Enneagram authorities Don Richard Riso (now deceased) and Russ Hudson discuss Fours’ tendency towards hypersensitivity in The Wisdom of the Enneagram.  “They replay conversations in their imagination from the previous day or previous year, trying to arrive at what the other person was really saying to them.”  What I heard my friend saying was, “Judy, no one would ever want to read a blog written by you.  No one cares what you think or what you do.  You would just embarrass yourself if you wrote a blog about your life.”

Riso and Hudson suggest getting reality checks from people when what they say sounds like criticism or rejection.  They advise avoiding over-interpreting, and point out that other people really do not spend all their time scrutinizing you.  In truth, people are busy thinking about themselves most of the time.  My mother often said, “Judy, the whole world is not thinking about you.”  It was hard to believe at the time.
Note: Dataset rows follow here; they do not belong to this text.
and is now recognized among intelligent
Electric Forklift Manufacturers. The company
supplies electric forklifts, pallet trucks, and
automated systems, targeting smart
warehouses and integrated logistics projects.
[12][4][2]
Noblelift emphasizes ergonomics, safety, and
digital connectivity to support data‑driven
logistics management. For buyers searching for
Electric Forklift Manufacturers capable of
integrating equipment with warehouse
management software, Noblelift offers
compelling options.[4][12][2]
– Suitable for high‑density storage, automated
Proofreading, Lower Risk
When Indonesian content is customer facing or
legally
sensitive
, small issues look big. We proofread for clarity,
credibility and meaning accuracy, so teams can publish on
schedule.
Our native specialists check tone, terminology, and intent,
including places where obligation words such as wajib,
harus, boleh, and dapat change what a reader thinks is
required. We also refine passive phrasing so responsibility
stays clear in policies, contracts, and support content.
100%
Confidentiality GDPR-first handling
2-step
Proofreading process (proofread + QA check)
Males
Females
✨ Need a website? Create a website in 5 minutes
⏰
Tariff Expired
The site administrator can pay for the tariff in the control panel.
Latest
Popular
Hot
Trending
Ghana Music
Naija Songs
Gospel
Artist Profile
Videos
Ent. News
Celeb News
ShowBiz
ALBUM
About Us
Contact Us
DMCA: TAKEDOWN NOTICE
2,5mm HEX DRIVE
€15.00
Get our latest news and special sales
Riso and Hudson further add, “Notice, too, your degree of interest in others and the nature of your comments and thoughts about them.  Would you find this acceptable in them?”  This is a healthy step to take, and I consider that I really like my friend.  She’s intelligent, well-read, a journalist, and a published author.  However, in my mind I have made her into the spokesperson for the literary world.  Does she really want to be the arbiter of my particular tastes in what I read or what I want to express in words?  I doubt it.  Her opinion of blogs is her opinion, nothing more, and has nothing to do with me – unless I let it.
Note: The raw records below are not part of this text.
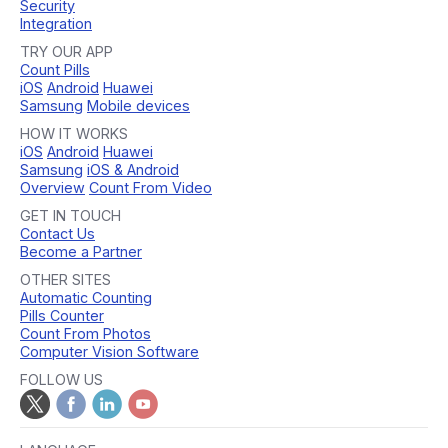
Security
Integration
TRY OUR APP
Count Pills
iOS
Android
Huawei
Samsung
Mobile devices
HOW IT WORKS
iOS
Android
Huawei
Samsung
iOS & Android
Overview
Count From Video
GET IN TOUCH
Contact Us
Become a Partner
OTHER SITES
Automatic Counting
Pills Counter
Count From Photos
Computer Vision Software
FOLLOW US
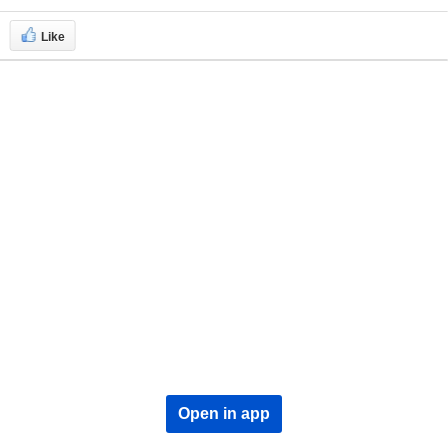
Like
Open in app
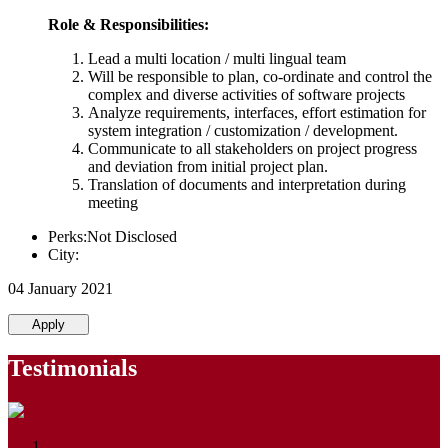
Role & Responsibilities:
Lead a multi location / multi lingual team
Will be responsible to plan, co-ordinate and control the
complex and diverse activities of software projects
Analyze requirements, interfaces, effort estimation for
system integration / customization / development.
Communicate to all stakeholders on project progress
and deviation from initial project plan.
Translation of documents and interpretation during
meeting
Perks:Not Disclosed
City:
04 January 2021
Apply
Testimonials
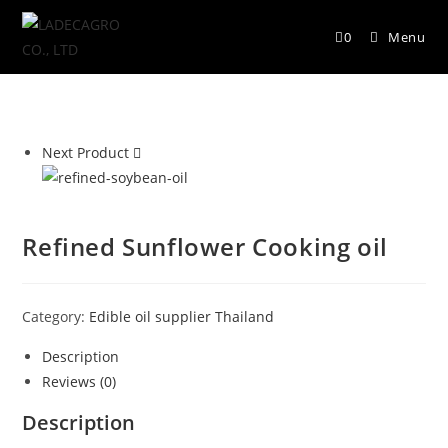
0
Menu
Next Product
Refined Sunflower Cooking oil
Category:
Edible oil supplier Thailand
Description
Reviews (0)
Description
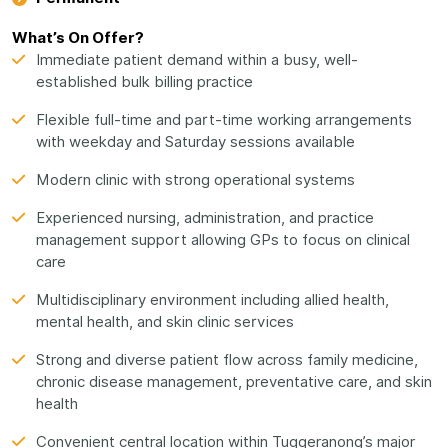
What’s On Offer?
Immediate patient demand within a busy, well-
established bulk billing practice
Flexible full-time and part-time working arrangements
with weekday and Saturday sessions available
Modern clinic with strong operational systems
Experienced nursing, administration, and practice
management support allowing GPs to focus on clinical
care
Multidisciplinary environment including allied health,
mental health, and skin clinic services
Strong and diverse patient flow across family medicine,
chronic disease management, preventative care, and skin
health
Convenient central location within Tuggeranong’s major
Unlike my friend, I adore memoirs and first-person meditations. Your story would fascinate me, whether you were famous or not, if I got to hear what was in your head while you were living your life – of course, here’s hoping that it’s well-written.  You are interesting to me because you are a fellow human learning the special lessons you were born to encounter in this lifetime. 


So I’ll keep writing these pages, because I am finally accepting my true nature – my Fourness, as I now call it.  Fours value creativity and individuality, and when they are healthy they are able to express themselves without fear or shame.  Authenticity, long patient and gentle, welcomes me.